● DATASET RECORDS
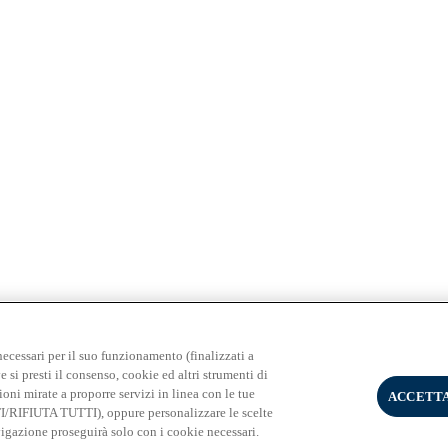
necessari per il suo funzionamento (finalizzati a
e si presti il consenso, cookie ed altri strumenti di
ioni mirate a proporre servizi in linea con le tue
ACCETTA
TI/RIFIUTA TUTTI), oppure personalizzare le scelte
gazione proseguirà solo con i cookie necessari.
 Milano - PI 02133120150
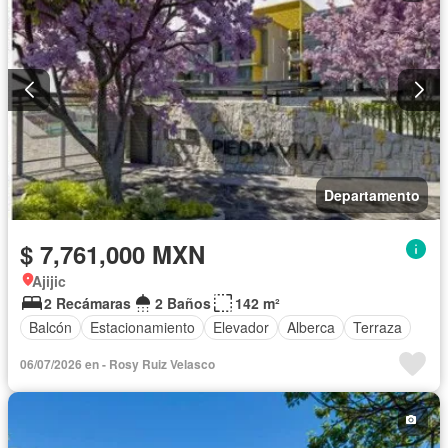
Departamento
$ 7,761,000 MXN
Ajijic
2 Recámaras
2 Baños
142 m²
Balcón
Estacionamiento
Elevador
Alberca
Terraza
06/07/2026 en - Rosy Ruiz Velasco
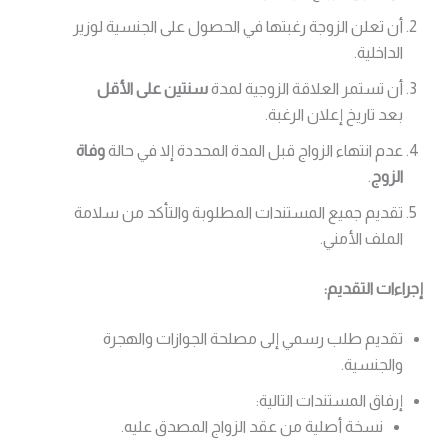
أن تعلن الزوجة رغبتها في الحصول على الجنسية لوزير
الداخلية.
أن تستمر العلاقة الزوجية لمدة
سنتين على الأقل
بعد تاريخ إعلان الرغبة.
عدم انتهاء الزواج قبل المدة المحددة إلا في حالة
وفاة
الزوج
.
تقديم جميع المستندات المطلوبة والتأكد من سلامة
الملف الأمني.
إجراءات التقديم:
تقديم طلب رسمي إلى مصلحة الجوازات والهجرة
والجنسية.
إرفاق المستندات التالية:
نسخة أصلية من عقد الزواج المصدق عليه.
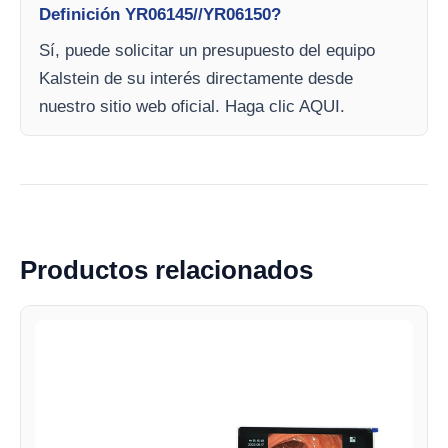
Definición YR06145//YR06150?
Sí, puede solicitar un presupuesto del equipo
Kalstein de su interés directamente desde
nuestro sitio web oficial. Haga clic AQUI.
Productos relacionados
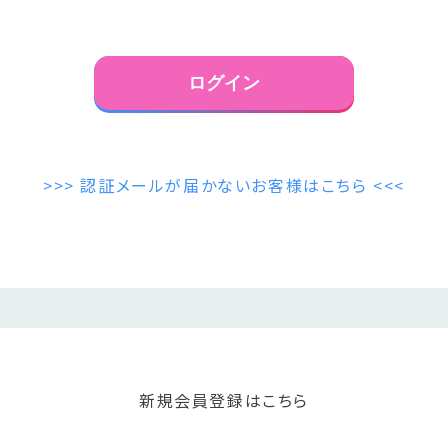
>>> 認証メールが届かないお客様はこちら <<<
新規会員登録はこちら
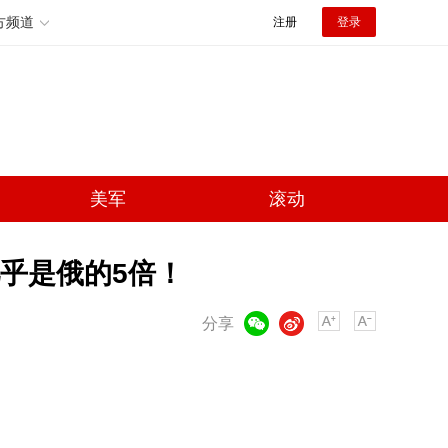
方频道
注册
登录
美军
滚动
几乎是俄的5倍！
微信
微博
分享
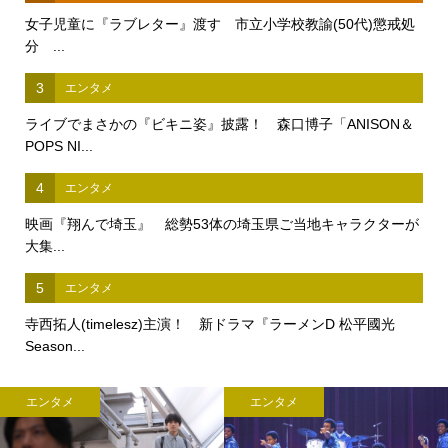
女子児童に『ラブレター』渡す 市立小学校教諭(50代)懲戒処
分 ...
3
エンタメ
ライブでまさかの『ビキニ姿』披露！ 森口博子「ANISON＆
POPS NI...
4
エンタメ
映画『翔んで埼玉』 総勢53体の埼玉県ご当地キャラクターが
大集...
5
エンタメ
寺西拓人(timelesz)主演！ 新ドラマ『ラーメンD 松平國光
Season...
エンタメ
エンタメ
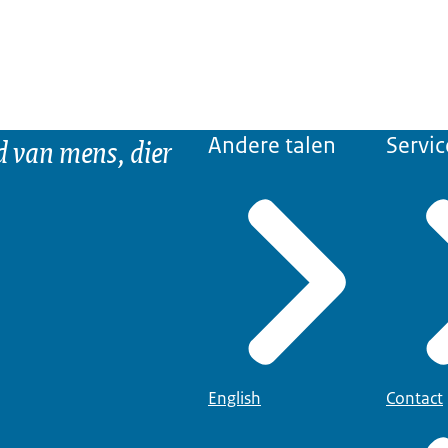
d van mens, dier
Andere talen
Servic
English
Contact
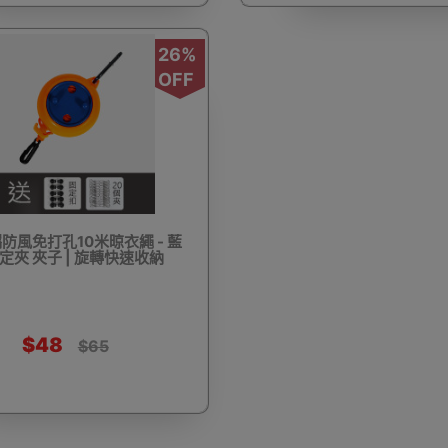
26%
OFF
驅蚊蟲設備
Arduino 套裝
文儀用品
洗車神器用品
電
防風免打孔10米晾衣繩 - 藍
營帳篷
露營煮食用具
行山杖
夜間照明工具
烘鞋乾
固定夾 夾子 | 旋轉快速收納
$48
$65
耳機
充電寶/行動移動電源
手機自拍杆/腳架
手機鏡頭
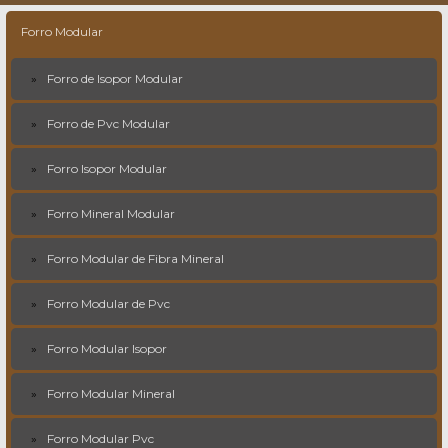
Forro Modular
Forro de Isopor Modular
Forro de Pvc Modular
Forro Isopor Modular
Forro Mineral Modular
Forro Modular de Fibra Mineral
Forro Modular de Pvc
Forro Modular Isopor
Forro Modular Mineral
Forro Modular Pvc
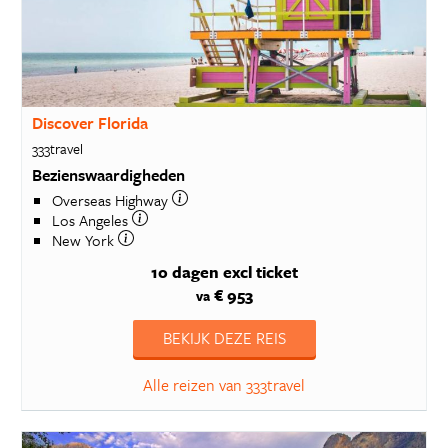
Discover Florida
333travel
Bezienswaardigheden
Overseas Highway
Los Angeles
New York
10 dagen
excl ticket
€ 953
va
BEKIJK DEZE REIS
Alle reizen van 333travel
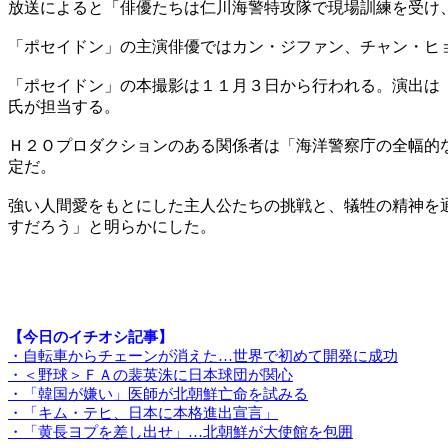
放送によると「俳優たちは仁川海警特攻隊で現場訓練を受け
「ポセイドン」の主演俳優ではカン・ジファン、チャン・ヒ
「ポセイドン」の本撮影は１１月３日から行われる。演出は
氏が担当する。
Ｈ２Ｏプロダクションのある関係者は「海洋警察庁の全幅的
定だ。
強い人間愛をもとにした主人公たちの挑戦と、犠牲の精神を
すだろう」と明らかにした。
【今日のイチオシ記事】
・自転車からチェーンが消えた…世界で初めて開発に成功
・＜野球＞ＦＡの裴英洙に日本球団が関心
・「韓国が嫌い」医師が北朝鮮亡命を試みる
・「キム・テヒ、日本に本格進出宣言」
・「黄長ヨプを差し出せ」…北朝鮮が大使館を包囲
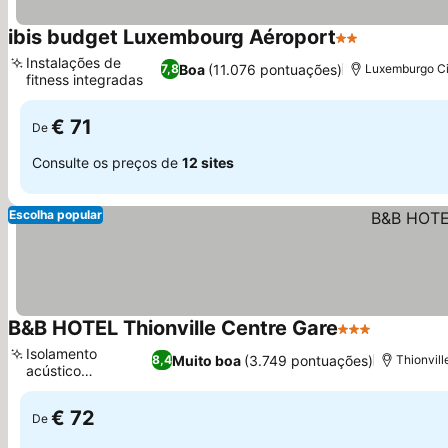
ibis budget Luxembourg Aéroport
2 Estrelas
Instalações de
Boa
(11.076 pontuações)
7,8
Luxemburgo Ci
fitness integradas
€ 71
De
Consulte os preços de
12 sites
Escolha popular
B&B HOTEL Thionville Centre Gare
3 Estrelas
Isolamento
Muito boa
(3.749 pontuações)
8,4
Thionvill
acústico
excepcional
€ 72
De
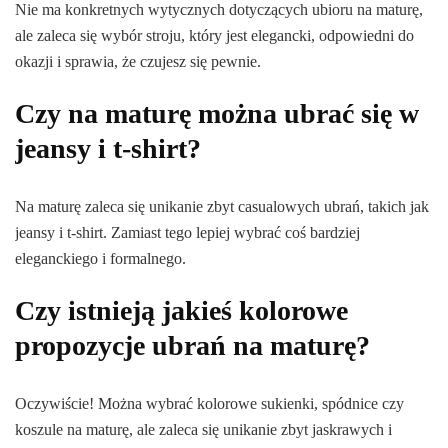
Nie ma konkretnych wytycznych dotyczących ubioru na maturę,
ale zaleca się wybór stroju, który jest elegancki, odpowiedni do
okazji i sprawia, że czujesz się pewnie.
Czy na maturę można ubrać się w
jeansy i t-shirt?
Na maturę zaleca się unikanie zbyt casualowych ubrań, takich jak
jeansy i t-shirt. Zamiast tego lepiej wybrać coś bardziej
eleganckiego i formalnego.
Czy istnieją jakieś kolorowe
propozycje ubrań na maturę?
Oczywiście! Można wybrać kolorowe sukienki, spódnice czy
koszule na maturę, ale zaleca się unikanie zbyt jaskrawych i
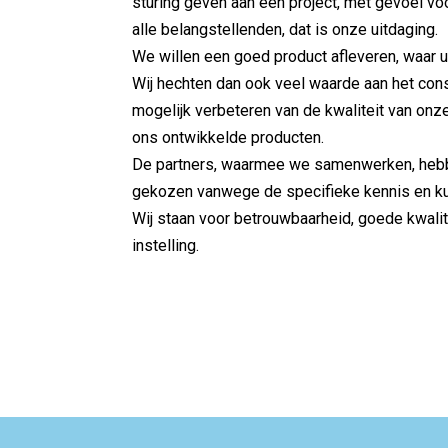
sturing geven aan een project, met gevoel v
alle belangstellenden, dat is onze uitdaging.
We willen een goed product afleveren, waar u 
Wij hechten dan ook veel waarde aan het co
mogelijk verbeteren van de kwaliteit van onz
ons ontwikkelde producten.
De partners, waarmee we samenwerken, heb
gekozen vanwege de specifieke kennis en kun
Wij staan voor betrouwbaarheid, goede kwalit
instelling.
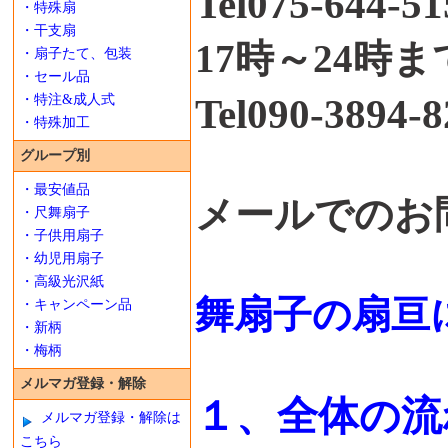
Tel075-644-5
・特殊扇
・干支扇
17時～24時
・扇子たて、包装
・セール品
Tel090-389
・特注&成人式
・特殊加工
グループ別
・最安値品
メールでのお
・尺舞扇子
・子供用扇子
・幼児用扇子
・高級光沢紙
舞扇子の扇亘
・キャンペーン品
・新柄
・梅柄
メルマガ登録・解除
１、全体の流
メルマガ登録・解除は
こちら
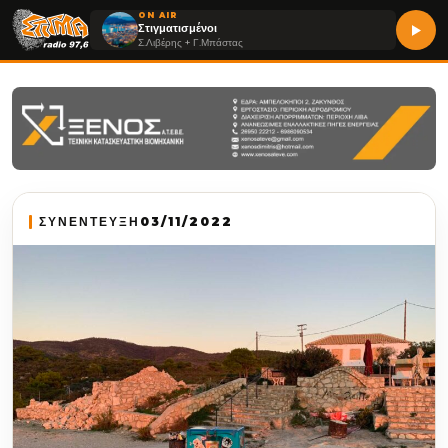
ON AIR
Στιγματισμένοι
Σ.Λιβέρης + Γ.Μπάστας
ΣΥΝΕΝΤΕΥΞΗ
03/11/2022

● WHAT IS REQUIRED
Copy out the material from its beginning through the line containing "Alle reizen van 333travel", with both ends included, and leave the pictures out.

● SOLVED EXERCISE
necessari per il suo funzionamento (finalizzati a
e si presti il consenso, cookie ed altri strumenti di
ioni mirate a proporre servizi in linea con le tue
ACCETTA
TI/RIFIUTA TUTTI), oppure personalizzare le scelte
gazione proseguirà solo con i cookie necessari.
 Milano - PI 02133120150
Departamento
$ 7,761,000 MXN
Ajijic
2 Recámaras
2 Baños
142 m²
Balcón
Estacionamiento
Elevador
Alberca
Terraza
06/07/2026 en - Rosy Ruiz Velasco
أن تعلن الزوجة رغبتها في الحصول على الجنسية لوزير
الداخلية.
أن تستمر العلاقة الزوجية لمدة
سنتين على الأقل
بعد تاريخ إعلان الرغبة.
عدم انتهاء الزواج قبل المدة المحددة إلا في حالة
وفاة
الزوج
.
تقديم جميع المستندات المطلوبة والتأكد من سلامة
الملف الأمني.
إجراءات التقديم:
تقديم طلب رسمي إلى مصلحة الجوازات والهجرة
والجنسية.
إرفاق المستندات التالية:
نسخة أصلية من عقد الزواج المصدق عليه.
Definición YR06145//YR06150?
Sí, puede solicitar un presupuesto del equipo
Kalstein de su interés directamente desde
nuestro sitio web oficial. Haga clic AQUI.
Productos relacionados
>>> 認証メールが届かないお客様はこちら <<<
新規会員登録はこちら
方频道
注册
登录
美军
滚动
几乎是俄的5倍！
微信
微博
分享
女子児童に『ラブレター』渡す 市立小学校教諭(50代)懲戒処
分 ...
3
エンタメ
ライブでまさかの『ビキニ姿』披露！ 森口博子「ANISON＆
POPS NI...
4
エンタメ
映画『翔んで埼玉』 総勢53体の埼玉県ご当地キャラクターが
大集...
5
エンタメ
寺西拓人(timelesz)主演！ 新ドラマ『ラーメンD 松平國光
Season...
エンタメ
エンタメ
d van mens, dier
Andere talen
Servic
English
Contact
26%
OFF
驅蚊蟲設備
Arduino 套裝
文儀用品
洗車神器用品
電
防風免打孔10米晾衣繩 - 藍
營帳篷
露營煮食用具
行山杖
夜間照明工具
烘鞋乾
固定夾 夾子 | 旋轉快速收納
$48
$65
耳機
充電寶/行動移動電源
手機自拍杆/腳架
手機鏡頭
Forro Modular
Forro de Isopor Modular
Forro de Pvc Modular
Forro Isopor Modular
Forro Mineral Modular
Forro Modular de Fibra Mineral
Forro Modular de Pvc
Forro Modular Isopor
Forro Modular Mineral
Forro Modular Pvc
Discover Florida
333travel
Bezienswaardigheden
Overseas Highway
Los Angeles
New York
10 dagen
excl ticket
€ 953
va
BEKIJK DEZE REIS
Alle reizen van 333travel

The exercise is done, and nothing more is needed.